The discovery of the first hydrogel intended for biological use dates back to 1960 [1]. Since then, hydrogel systems have undergone significant improvements. This development has seen the transition of hydrogels from conventional “dumb” gels into “smart” gels capable of responding to unique external stimuli or environmental changes. In recent decades, smart hydrogels have received increasing attention in the field of drug delivery due to their stimuli-responsive properties; low invasiveness; ease of administration; and controlled, sustained drug release capabilities [2,3,4,5,6,7][2][3][4][5][6][7]. While conventional “dumb” gels can swell or shrink in response to osmotic pressure, their responsiveness is often inefficient, leading to imprecise drug release and limited control over dosage timing [8]. Thanks to advancements in polymer science and nanotechnology, researchers have been able to develop “smart” hydrogels, endowed with tunable and “on-demand” drug release patterns [3,4,7,9,10][3][4][7][9][10]. These smart gels, also referred to as stimuli-responsive hydrogels, are engineered to respond to various stimuli such as temperature, pH, electromagnetic radiation, magnetic field, or the presence of specific biological factors. The fundamental aspect of smart hydrogels is their ability to modify their mechanical properties, swelling ability, hydrophilicity, or bioactive molecule permeability, influenced by various stimuli. This property enables them to be triggered to release drugs in a controlled and targeted manner, thus enhancing the precision and effectiveness of drug delivery.

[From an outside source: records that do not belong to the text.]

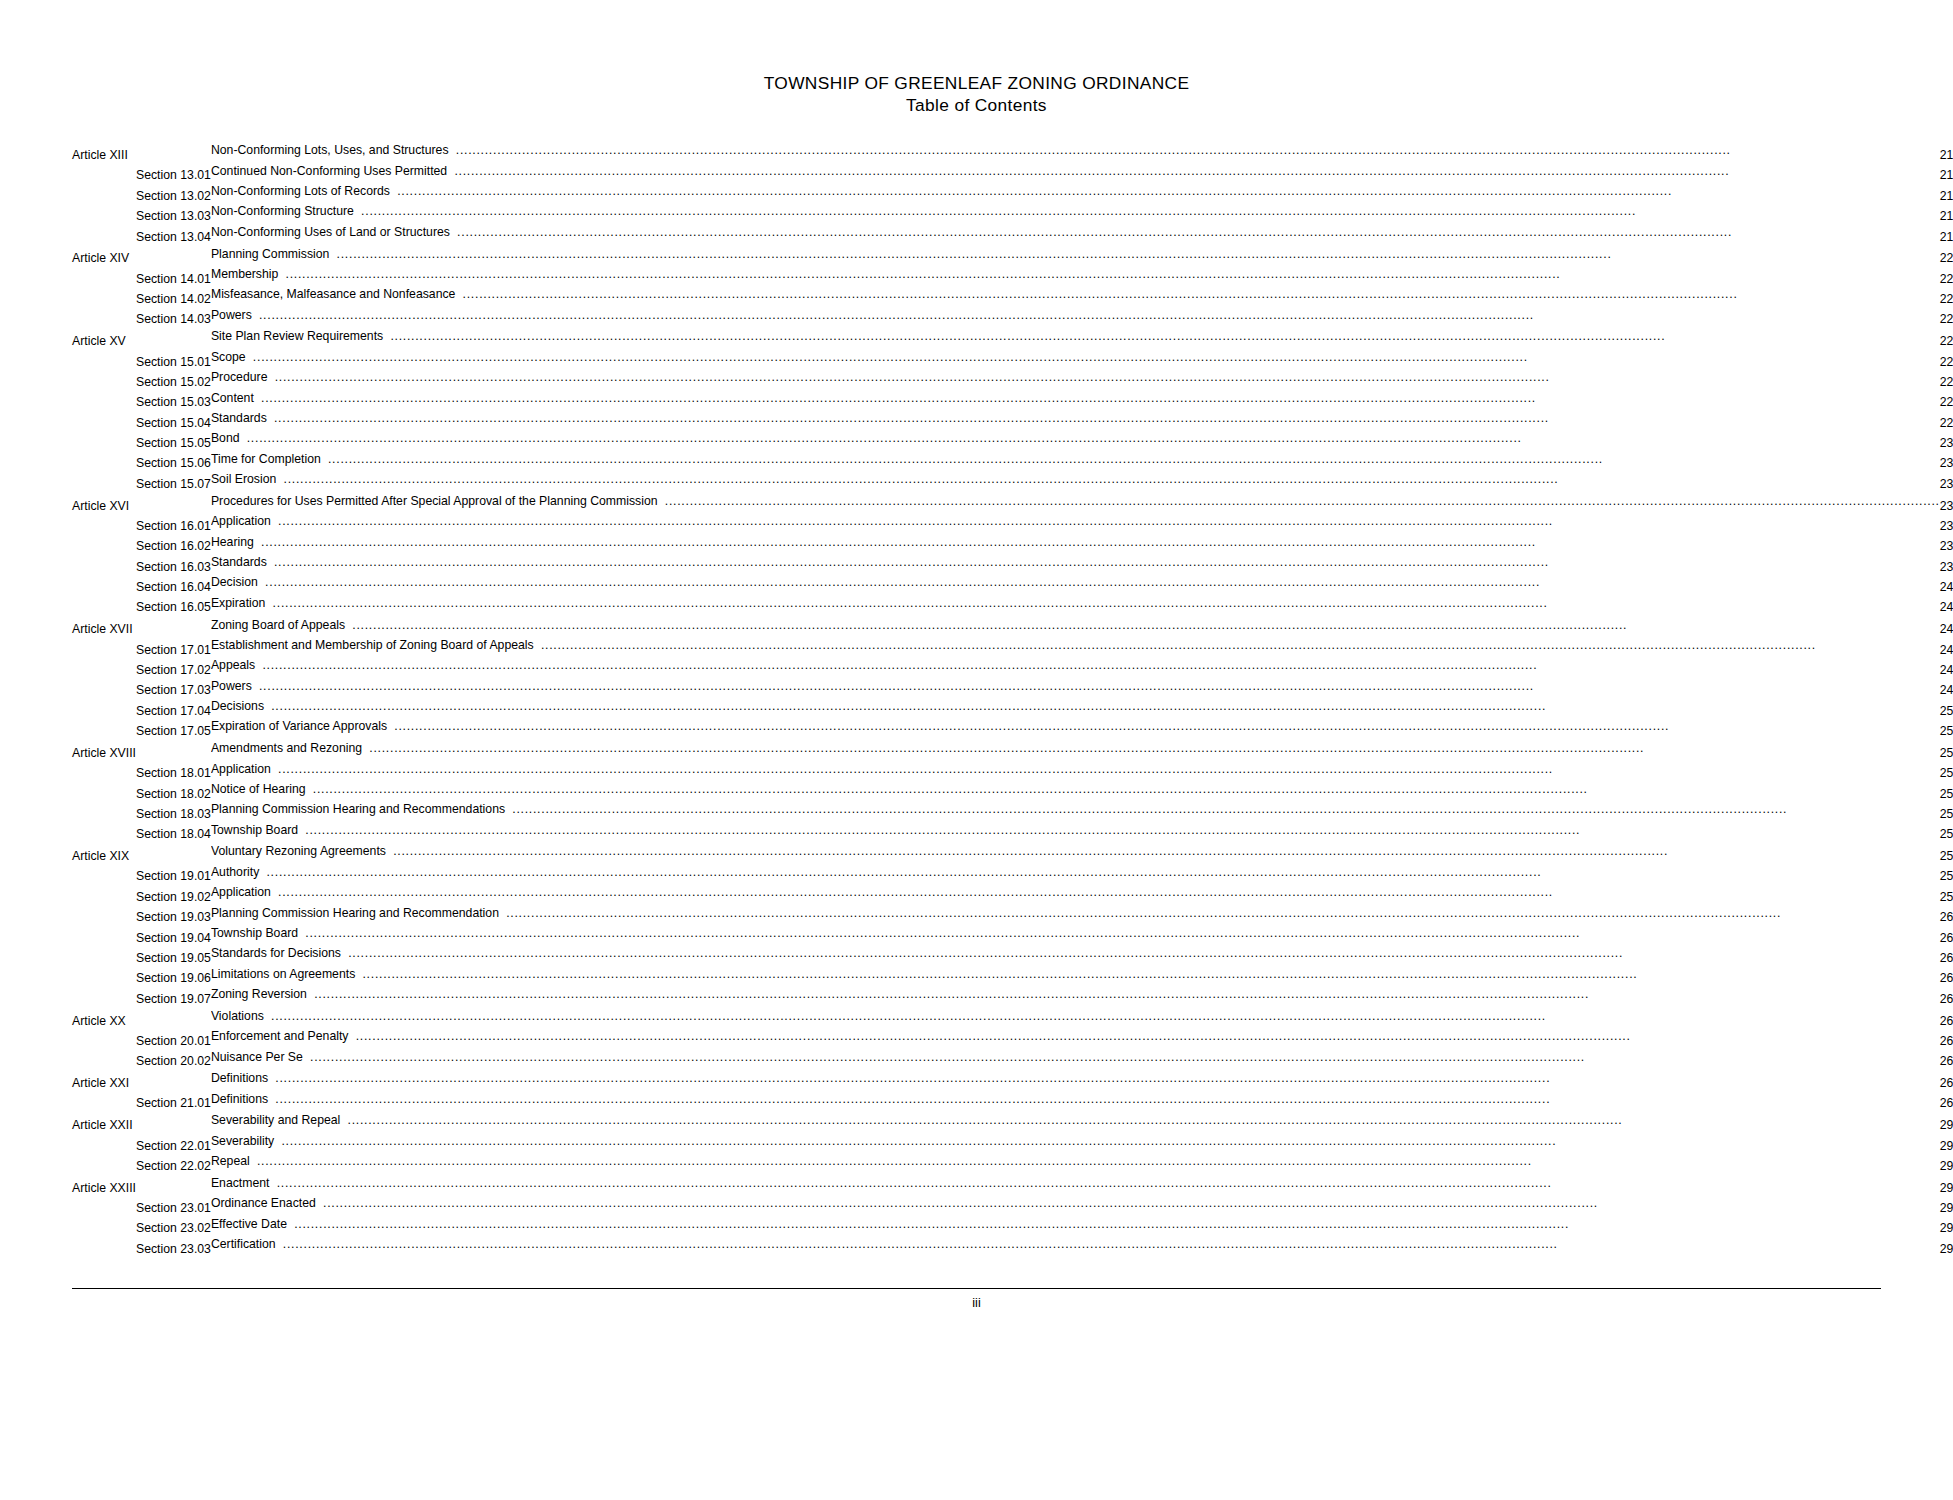TOWNSHIP OF GREENLEAF ZONING ORDINANCE
Table of Contents
| Article XIII | | Non-Conforming Lots, Uses, and Structures | 21 |
| | Section 13.01 | Continued Non-Conforming Uses Permitted | 21 |
| | Section 13.02 | Non-Conforming Lots of Records | 21 |
| | Section 13.03 | Non-Conforming Structure | 21 |
| | Section 13.04 | Non-Conforming Uses of Land or Structures | 21 |
| Article XIV | | Planning Commission | 22 |
| | Section 14.01 | Membership | 22 |
| | Section 14.02 | Misfeasance, Malfeasance and Nonfeasance | 22 |
| | Section 14.03 | Powers | 22 |
| Article XV | | Site Plan Review Requirements | 22 |
| | Section 15.01 | Scope | 22 |
| | Section 15.02 | Procedure | 22 |
| | Section 15.03 | Content | 22 |
| | Section 15.04 | Standards | 22 |
| | Section 15.05 | Bond | 23 |
| | Section 15.06 | Time for Completion | 23 |
| | Section 15.07 | Soil Erosion | 23 |
| Article XVI | | Procedures for Uses Permitted After Special Approval of the Planning Commission | 23 |
| | Section 16.01 | Application | 23 |
| | Section 16.02 | Hearing | 23 |
| | Section 16.03 | Standards | 23 |
| | Section 16.04 | Decision | 24 |
| | Section 16.05 | Expiration | 24 |
| Article XVII | | Zoning Board of Appeals | 24 |
| | Section 17.01 | Establishment and Membership of Zoning Board of Appeals | 24 |
| | Section 17.02 | Appeals | 24 |
| | Section 17.03 | Powers | 24 |
| | Section 17.04 | Decisions | 25 |
| | Section 17.05 | Expiration of Variance Approvals | 25 |
| Article XVIII | | Amendments and Rezoning | 25 |
| | Section 18.01 | Application | 25 |
| | Section 18.02 | Notice of Hearing | 25 |
| | Section 18.03 | Planning Commission Hearing and Recommendations | 25 |
| | Section 18.04 | Township Board | 25 |
| Article XIX | | Voluntary Rezoning Agreements | 25 |
| | Section 19.01 | Authority | 25 |
| | Section 19.02 | Application | 25 |
| | Section 19.03 | Planning Commission Hearing and Recommendation | 26 |
| | Section 19.04 | Township Board | 26 |
| | Section 19.05 | Standards for Decisions | 26 |
| | Section 19.06 | Limitations on Agreements | 26 |
| | Section 19.07 | Zoning Reversion | 26 |
| Article XX | | Violations | 26 |
| | Section 20.01 | Enforcement and Penalty | 26 |
| | Section 20.02 | Nuisance Per Se | 26 |
| Article XXI | | Definitions | 26 |
| | Section 21.01 | Definitions | 26 |
| Article XXII | | Severability and Repeal | 29 |
| | Section 22.01 | Severability | 29 |
| | Section 22.02 | Repeal | 29 |
| Article XXIII | | Enactment | 29 |
| | Section 23.01 | Ordinance Enacted | 29 |
| | Section 23.02 | Effective Date | 29 |
| | Section 23.03 | Certification | 29 |
iii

Smart hydrogels exhibit versatile applications, spanning tissue engineering, cell cultures, and innovative drug delivery systems (DDSs) [3,11,12,13][3][11][12][13]. By responding to physical, chemical, and biological stimuli, these hydrogels can effectively release active substances, making them ideal for disease treatment. Furthermore, their mechanical properties are comparable to those of biological tissues, making them well-suited for mimicking natural living tissues [6].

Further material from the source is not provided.